Après re-visionnage de la série j'ai compris une chose. On use beaucoup d'encre et de salive à tergiverser sur la fin de cet anime. Mais de fin il n'y a pas.
Anno n'a pas créé Evangelion, non, il a donné naissance à une entité à part entière. Celle-ci est un monde qui n'a besoin de personne pour exister. Ni des critiques, ni même du public. En 1995 est né l'Eva. L'humanoïde créé par les hommes afin d'équivaloir dieu. Mais il n'est pas un élément de la série comme on pourrait le croire. Non. La série est Eva, dans sa plus profonde immortalité.
J'ai compris, en lisant la critique d'EcceLex qu'il n'y avait tout à comprendre, mais rien a définir de façon immuable.
Eva est comme un débat nocturne d'étudiants en philo au comptoir d'un bar. Elle est sans fin. Peu importe le nombre de visoinnages qu'on s'accordera et peu importe les heures passées à tenter d'y voir plus clair : le thème majeur de NGE pourrait bien être le cycle.
Pourquoi ?
Tout d'abord, le cycle est un élément récurent du scénario. A la fois le commencement l'aboutissement de celui-ci traite du même sujet : un nouveau départ. Que ce soit le second impact ou l'étude du cas psychologique de Shinji, on en revient à Repartir.
Ensuite, la boucle sans fin est systématique chez les différents personnages. Shinji abouti sans cesses à la même conclusion : Je ne dois pas fuir. Asuka ne parvient pas à s'échapper de son enfer mentale et le dit elle-même "J'ai l'impression d'enfoncer des portes ouvertes" tant dis que sa voix-off est accompagnée d'un visuel illustrant une succession de portes ramenant toutes au même point. Quant à Rei, le principe même de son personnage est que lorsqu'elle disparait elle renait. Elle possède une âme éternelle et une succession de corps tous identiques. Semblable au phoenix, quoi du plus récurent ?
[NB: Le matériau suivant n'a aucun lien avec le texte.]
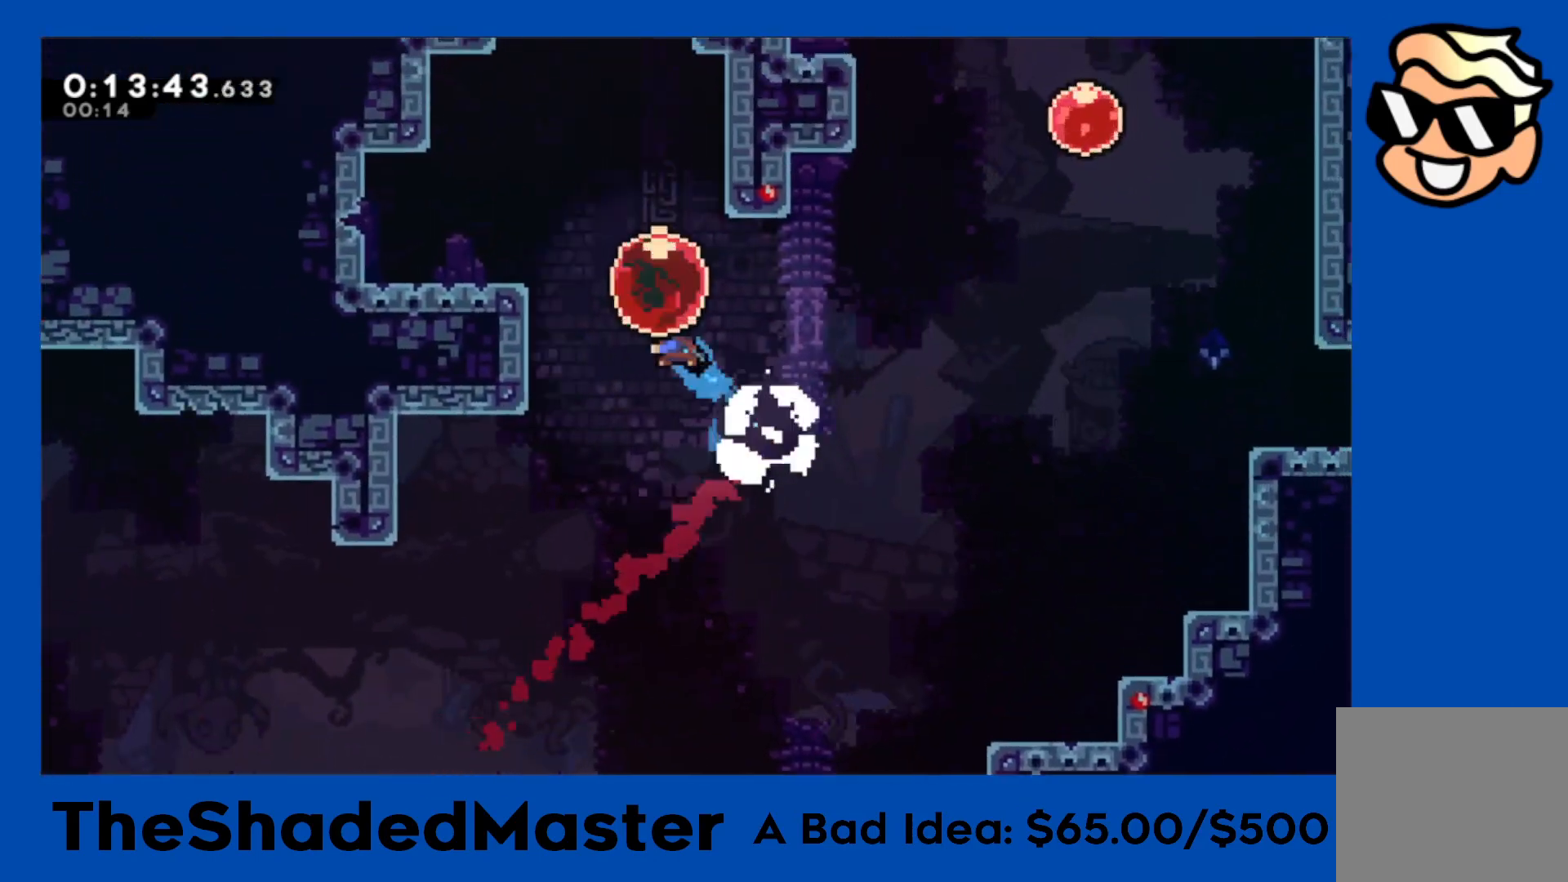
{"buttons": ["R1", "DPAD_UP"], "left_stick": "center", "events": [[67, "SQUARE", "down"], [233, "SQUARE", "up"]]}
J'omets les autres personnages de la séries, mais tous on ce point commun de tourner en rond. Sans que personne jamais ne s'échappe. Mis à par Kaji. Mais je ne me permettrai pas de développer son cas qui m'échappe encore beaucoup trop.
Enfin, il y a le plan de complémentarité de l'homme. Celui-la même qui vise à mettre fin au fait que l'humanité tourne en rond et ne peut plus évoluer davantage. Celui qui annihilerait toute forme de reproduction et donc de cycle. Celui qui vise à ce que tout ne fasse plus qu'un. Et de façon plus analysée, celui qui est supposé inciter tout un chacun à sortir de son univers propre.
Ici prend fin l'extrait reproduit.